### WHAT TO DO
(a) In the article about Jesse Watters, what phrase does Watters use for the campaign he says is happening on the right?
(b) Retype the part of the article about Jesse Watters starting at "Jesse Watters appeared" and ending at "along the way.".
(c) In the Watters quote from the article about Jesse Watters, list what he says the left is doing in the sentences that begin with "They are."

START SUPPLIED PASSAGE

Fox News Host’s Admission Reveals Exactly How the MAGA Media Ecosystem Works — And Undermines Network’s Standing

 

Jesse Watters appeared to let the cat out of the bag Monday afternoon during an episode of The Five, revealing precisely how the pro-Trump MAGA media ecosystem effectively operates. But while he may not have intended to, his description ended up being a pretty stunning indictment of Fox News’ standing as a news outlet along the way.

Speaking on The Five on Monday night, Watters went off on the traditional or legacy media ecosystem, arguing it’s mired in an old-school, top-down approach that, in his view, has failed to keep up with a rapidly evolving media landscape. And to be fair, his description was largely accurate, though his framing was starkly alarming, arguing that he and, ostensibly, his colleagues at Fox News were waging a “grassroots guerilla warfare” campaign against his partisan enemies:

We are waging a 21st-century information warfare campaign against the left, and they are using tactics from the 1990s. They are holding tiny presser conferences, tiny little rallies. They are screaming into the ether on MSNBC. This is what you call top-down command and control. You’ve got the talking points from a newspaper, and you put it on the broadcast network, and then it disappears. What you are seeing on the right is asymmetrical – it’s grassroots guerrilla warfare.

END SUPPLIED PASSAGE
START RECORDED INFORMATION

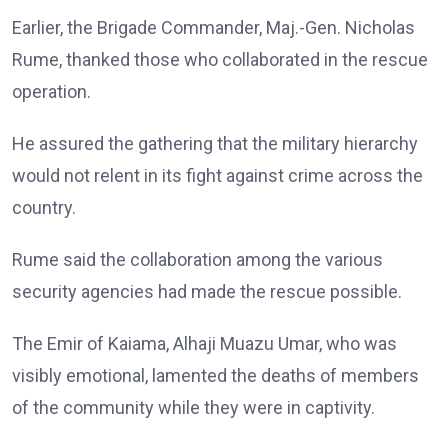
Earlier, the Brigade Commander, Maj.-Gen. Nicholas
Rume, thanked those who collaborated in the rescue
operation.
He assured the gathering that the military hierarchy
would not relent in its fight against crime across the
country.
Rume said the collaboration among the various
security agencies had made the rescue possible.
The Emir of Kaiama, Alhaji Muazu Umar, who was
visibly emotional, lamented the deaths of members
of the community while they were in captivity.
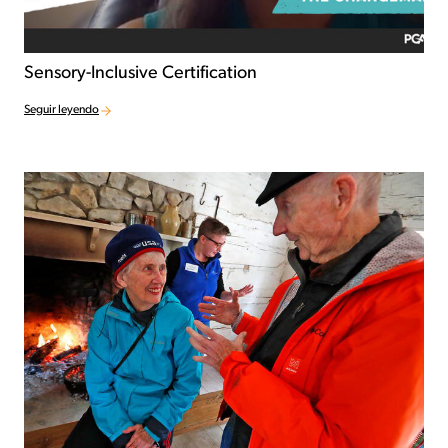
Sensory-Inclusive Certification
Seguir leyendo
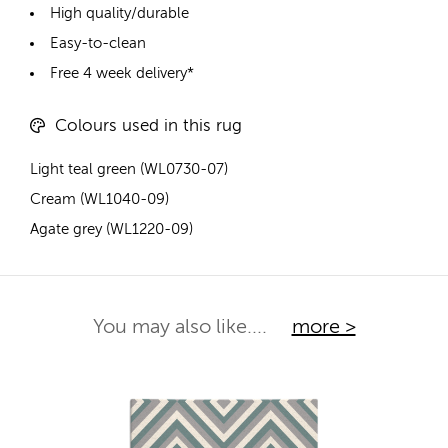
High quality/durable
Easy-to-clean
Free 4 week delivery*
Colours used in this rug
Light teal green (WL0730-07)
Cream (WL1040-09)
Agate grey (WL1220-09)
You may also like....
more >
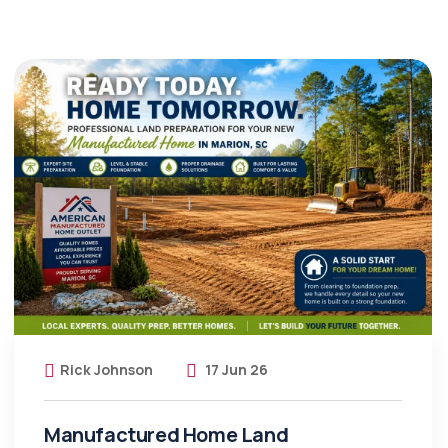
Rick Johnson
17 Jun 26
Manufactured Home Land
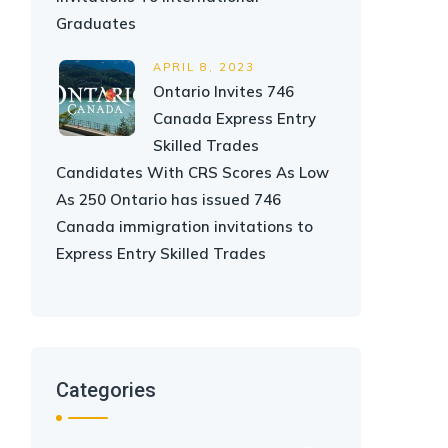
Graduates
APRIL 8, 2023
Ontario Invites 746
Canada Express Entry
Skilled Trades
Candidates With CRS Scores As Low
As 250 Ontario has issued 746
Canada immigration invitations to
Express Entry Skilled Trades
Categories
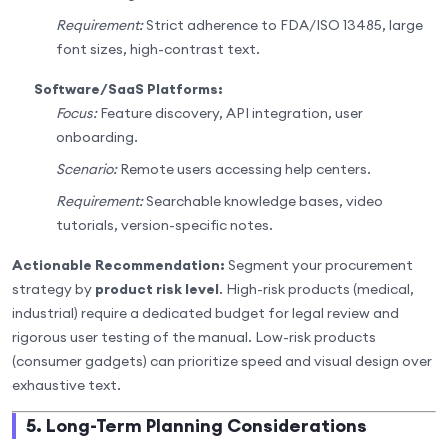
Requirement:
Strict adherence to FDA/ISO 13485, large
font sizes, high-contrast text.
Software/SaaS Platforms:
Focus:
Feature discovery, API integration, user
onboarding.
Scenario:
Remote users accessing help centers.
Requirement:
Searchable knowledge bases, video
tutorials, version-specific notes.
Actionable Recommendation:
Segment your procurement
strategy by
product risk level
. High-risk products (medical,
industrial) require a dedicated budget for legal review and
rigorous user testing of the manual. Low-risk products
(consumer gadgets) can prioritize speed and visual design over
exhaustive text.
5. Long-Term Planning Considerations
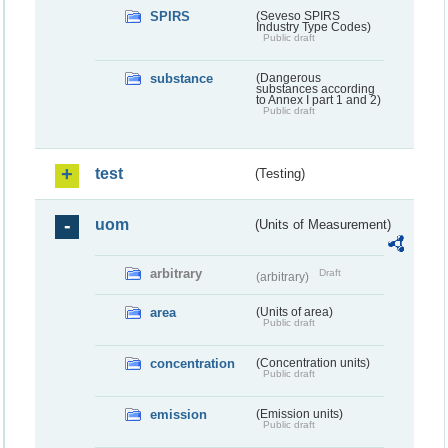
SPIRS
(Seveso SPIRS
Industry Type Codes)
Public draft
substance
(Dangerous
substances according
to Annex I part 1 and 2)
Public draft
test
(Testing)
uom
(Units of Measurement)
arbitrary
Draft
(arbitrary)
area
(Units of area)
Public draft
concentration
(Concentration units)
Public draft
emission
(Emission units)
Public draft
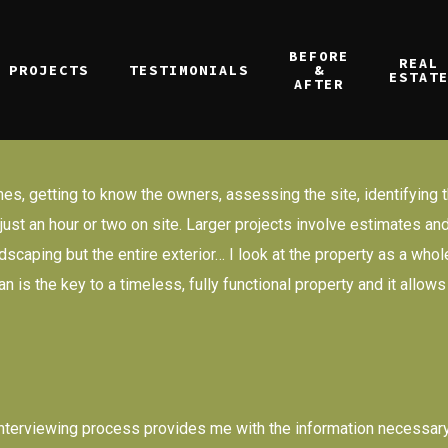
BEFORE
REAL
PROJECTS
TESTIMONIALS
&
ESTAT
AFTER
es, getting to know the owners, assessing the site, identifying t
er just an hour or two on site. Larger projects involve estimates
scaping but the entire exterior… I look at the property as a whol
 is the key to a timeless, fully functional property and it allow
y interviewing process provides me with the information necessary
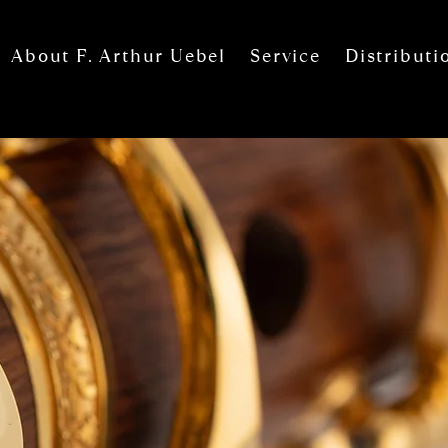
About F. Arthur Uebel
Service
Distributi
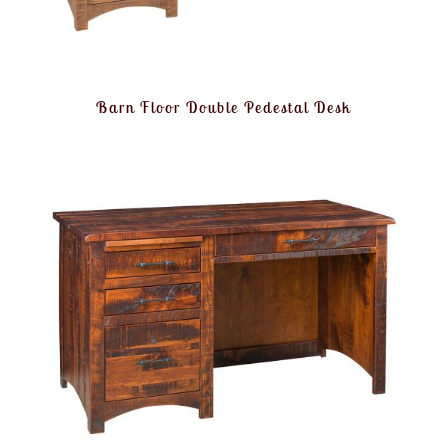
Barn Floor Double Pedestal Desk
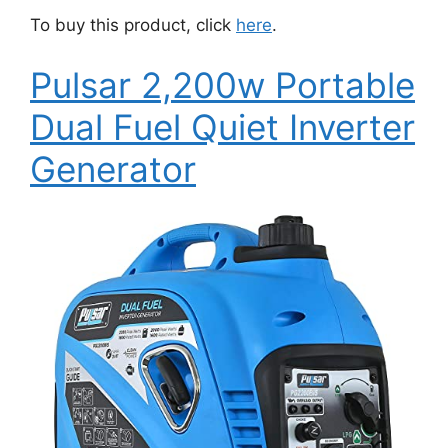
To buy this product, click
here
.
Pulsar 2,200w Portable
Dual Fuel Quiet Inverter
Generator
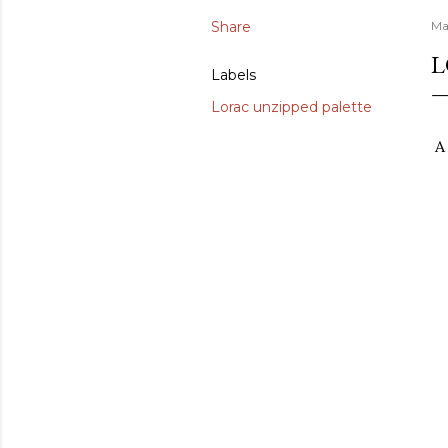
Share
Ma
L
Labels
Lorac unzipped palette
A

END RECORDED INFORMATION

### SOLUTIONS TO THE TASKS
(a) Grassroots guerrilla warfare.

(b)
Jesse Watters appeared to let the cat out of the bag Monday afternoon during an episode of The Five, revealing precisely how the pro-Trump MAGA media ecosystem effectively operates. But while he may not have intended to, his description ended up being a pretty stunning indictment of Fox News’ standing as a news outlet along the way.

(c)
Holding tiny presser conferences
Holding tiny little rallies
Screaming into the ether on MSNBC